My Earliest Memories (Ch. 4)

My earliest memories are random and incomplete. We lived on Princeton Street in a brick and grey painted home next to the Walters family, adjacent to Vassar Street with Easterwood’s on the corner and my cousins, Rae Ann and David, next door to them. Behind our home was the Anthony Wayne Trail, a four lane highway (busy for back then) that used to be part of the Erie Canal (my grandfather swam in it during his adolescence).

I recall being stung by a bee while playing on a swing set in my back yard. I stepped on it while climbing. It really hurt. My Mom told me later that this was the only time I ever took a nap. I vaguely remember waking up from that nap. The house was very quiet; I think Mom and Dad were taking a nap too. Now, after being a father, I know that they took a nap since parents seize these opportunities. I was walking around the quiet house feeling very peaceful and well rested. It is one of my most peaceful memories in life.

I remember watching astronauts live on TV. It must have been a big deal because of how many people were watching and the intensity in which it was watched. I remember snapshot images: my pet hamster named Melvin, the Allman Brothers album cover Eat a Peach with the trucks on it. I remember Santana, our Irish setter, as a puppy and how he got his name; Santana (after Carlos) Redbone (some other 60’s band) Barber. I recall my parent’s room had a window box you could sit on and our garage had a basketball hoop and a loft. We had a carport over the driveway next to the house side-door entrance so you wouldn’t get wet.

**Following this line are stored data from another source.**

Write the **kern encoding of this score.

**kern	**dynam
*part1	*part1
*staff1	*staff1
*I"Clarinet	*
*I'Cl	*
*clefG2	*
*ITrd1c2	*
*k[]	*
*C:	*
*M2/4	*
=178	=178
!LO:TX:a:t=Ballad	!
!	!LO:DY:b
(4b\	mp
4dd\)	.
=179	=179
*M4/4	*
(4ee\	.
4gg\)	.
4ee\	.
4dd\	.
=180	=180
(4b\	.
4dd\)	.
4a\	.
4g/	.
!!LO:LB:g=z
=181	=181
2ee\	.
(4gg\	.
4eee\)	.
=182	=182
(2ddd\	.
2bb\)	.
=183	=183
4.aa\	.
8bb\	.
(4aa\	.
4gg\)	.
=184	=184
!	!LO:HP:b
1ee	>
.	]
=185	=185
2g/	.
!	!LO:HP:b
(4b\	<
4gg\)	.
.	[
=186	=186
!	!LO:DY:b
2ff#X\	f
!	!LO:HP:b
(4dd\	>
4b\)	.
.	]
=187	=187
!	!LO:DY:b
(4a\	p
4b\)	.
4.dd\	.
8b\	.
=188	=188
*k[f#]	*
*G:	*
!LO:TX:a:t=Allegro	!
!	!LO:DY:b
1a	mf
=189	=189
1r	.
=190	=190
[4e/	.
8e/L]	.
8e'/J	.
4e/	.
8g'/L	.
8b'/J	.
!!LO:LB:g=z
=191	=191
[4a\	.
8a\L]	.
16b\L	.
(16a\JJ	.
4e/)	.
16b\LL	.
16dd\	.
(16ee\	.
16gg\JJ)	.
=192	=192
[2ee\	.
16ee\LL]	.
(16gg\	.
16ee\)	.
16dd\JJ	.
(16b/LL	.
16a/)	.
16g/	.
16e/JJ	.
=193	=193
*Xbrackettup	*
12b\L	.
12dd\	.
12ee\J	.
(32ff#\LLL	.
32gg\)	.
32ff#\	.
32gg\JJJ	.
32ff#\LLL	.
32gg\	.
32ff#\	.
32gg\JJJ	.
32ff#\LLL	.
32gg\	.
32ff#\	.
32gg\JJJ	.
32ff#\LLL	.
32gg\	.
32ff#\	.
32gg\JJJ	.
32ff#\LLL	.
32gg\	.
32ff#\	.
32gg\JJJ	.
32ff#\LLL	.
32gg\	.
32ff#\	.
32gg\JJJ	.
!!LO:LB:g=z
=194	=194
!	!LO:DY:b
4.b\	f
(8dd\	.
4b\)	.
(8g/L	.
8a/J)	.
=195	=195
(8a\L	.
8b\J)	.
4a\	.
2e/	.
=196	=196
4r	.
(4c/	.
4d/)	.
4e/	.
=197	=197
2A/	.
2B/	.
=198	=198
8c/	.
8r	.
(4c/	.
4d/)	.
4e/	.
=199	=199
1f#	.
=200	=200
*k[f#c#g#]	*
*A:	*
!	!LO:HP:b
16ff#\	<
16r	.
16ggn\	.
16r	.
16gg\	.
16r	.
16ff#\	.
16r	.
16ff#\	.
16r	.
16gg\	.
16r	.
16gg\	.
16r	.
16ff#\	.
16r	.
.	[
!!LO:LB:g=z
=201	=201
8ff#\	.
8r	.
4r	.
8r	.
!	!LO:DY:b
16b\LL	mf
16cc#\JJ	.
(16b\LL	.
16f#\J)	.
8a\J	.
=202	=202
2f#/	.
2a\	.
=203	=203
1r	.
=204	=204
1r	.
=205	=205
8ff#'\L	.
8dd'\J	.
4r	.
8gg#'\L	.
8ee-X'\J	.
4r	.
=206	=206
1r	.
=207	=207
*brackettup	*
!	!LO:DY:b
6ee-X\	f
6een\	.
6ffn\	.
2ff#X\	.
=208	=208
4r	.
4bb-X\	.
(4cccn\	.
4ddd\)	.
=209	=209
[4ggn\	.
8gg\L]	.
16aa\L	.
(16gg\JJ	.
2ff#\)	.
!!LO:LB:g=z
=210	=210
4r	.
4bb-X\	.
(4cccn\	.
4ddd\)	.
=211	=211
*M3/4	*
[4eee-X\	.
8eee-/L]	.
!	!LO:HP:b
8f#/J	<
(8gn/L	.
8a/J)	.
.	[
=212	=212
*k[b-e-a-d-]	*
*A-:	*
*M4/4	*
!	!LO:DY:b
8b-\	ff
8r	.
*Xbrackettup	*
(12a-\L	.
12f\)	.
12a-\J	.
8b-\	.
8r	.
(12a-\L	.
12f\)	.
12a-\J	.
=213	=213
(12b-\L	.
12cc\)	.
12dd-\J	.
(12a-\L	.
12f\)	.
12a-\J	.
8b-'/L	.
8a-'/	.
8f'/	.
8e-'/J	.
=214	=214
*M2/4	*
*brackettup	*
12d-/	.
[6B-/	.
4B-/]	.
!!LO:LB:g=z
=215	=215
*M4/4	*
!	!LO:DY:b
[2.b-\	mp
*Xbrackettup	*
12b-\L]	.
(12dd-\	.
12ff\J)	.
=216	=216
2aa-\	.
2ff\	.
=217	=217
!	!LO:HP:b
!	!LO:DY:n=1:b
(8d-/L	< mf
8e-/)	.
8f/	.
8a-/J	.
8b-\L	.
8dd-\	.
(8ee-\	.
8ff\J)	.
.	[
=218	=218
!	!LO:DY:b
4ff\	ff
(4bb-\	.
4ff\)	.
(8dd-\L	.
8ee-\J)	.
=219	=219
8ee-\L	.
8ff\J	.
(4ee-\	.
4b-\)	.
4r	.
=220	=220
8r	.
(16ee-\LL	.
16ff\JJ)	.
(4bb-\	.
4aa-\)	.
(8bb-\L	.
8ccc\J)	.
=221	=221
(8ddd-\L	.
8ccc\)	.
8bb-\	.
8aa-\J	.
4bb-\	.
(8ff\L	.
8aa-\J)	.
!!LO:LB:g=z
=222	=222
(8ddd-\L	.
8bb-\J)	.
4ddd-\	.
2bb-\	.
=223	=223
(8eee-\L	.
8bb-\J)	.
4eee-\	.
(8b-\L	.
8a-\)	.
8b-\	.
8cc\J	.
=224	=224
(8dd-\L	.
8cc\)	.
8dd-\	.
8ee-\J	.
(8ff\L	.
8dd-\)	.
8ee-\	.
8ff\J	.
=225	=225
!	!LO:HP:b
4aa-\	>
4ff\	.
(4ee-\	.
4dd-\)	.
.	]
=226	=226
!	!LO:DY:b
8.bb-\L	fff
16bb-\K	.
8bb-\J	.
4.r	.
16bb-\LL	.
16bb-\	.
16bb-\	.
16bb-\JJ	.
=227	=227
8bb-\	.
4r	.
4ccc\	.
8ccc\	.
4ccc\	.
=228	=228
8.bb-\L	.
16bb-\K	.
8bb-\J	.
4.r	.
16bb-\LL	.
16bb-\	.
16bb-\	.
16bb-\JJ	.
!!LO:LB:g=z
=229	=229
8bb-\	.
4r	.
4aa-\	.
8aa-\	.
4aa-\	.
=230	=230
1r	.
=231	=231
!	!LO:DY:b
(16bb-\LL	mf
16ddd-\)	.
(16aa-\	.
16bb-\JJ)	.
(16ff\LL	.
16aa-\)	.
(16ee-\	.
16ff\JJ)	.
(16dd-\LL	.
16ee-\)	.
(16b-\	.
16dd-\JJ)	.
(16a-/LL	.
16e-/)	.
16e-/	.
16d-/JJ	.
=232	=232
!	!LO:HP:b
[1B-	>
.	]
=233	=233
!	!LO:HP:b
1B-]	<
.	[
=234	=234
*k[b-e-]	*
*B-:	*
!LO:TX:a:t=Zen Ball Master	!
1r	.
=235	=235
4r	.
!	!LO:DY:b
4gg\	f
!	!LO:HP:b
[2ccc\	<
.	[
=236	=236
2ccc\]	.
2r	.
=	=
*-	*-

We had a white Beetle, an orange Chevy van, and a white milk truck at one time. I recall accidentally hitting the gear shift on the bug and rolling out into the street in it. A toggle switch in that car that I was never supposed to operate or the car would explode.

Uncle Raymie used to babysit while my mom and dad went out. I think he was there when Matt Walters threw the pipe that cracked my head open and gave me five stitches and my first scar. His sister Amy told him to do it. I also remember later I threw a rock at him and gave him a black eye (his Dad told me I could have put his eye out. I responded that he could have killed me with the pipe -An eye for an eye. I think I was born a smart-ass. My cousin Rae Ann told me to throw the rock at him. Ironic.

I have fuzzy memories of being in the hospital (getting my tonsils out) and being in a crib-or bed with rails- to imprison me. It was in a large room with many other beds. It was dark except for the light from the nurse’s station. I was thirsty and wanted some orange juice. I was crying for some orange juice but no one helped me. That hospital had shitty nurses. I found out later from my parents that it was Toledo Hospital, the same one I was born in. It was also the same one my son was born in.

If I would have remembered how shitty the nursing staff was, he may have been born somewhere else.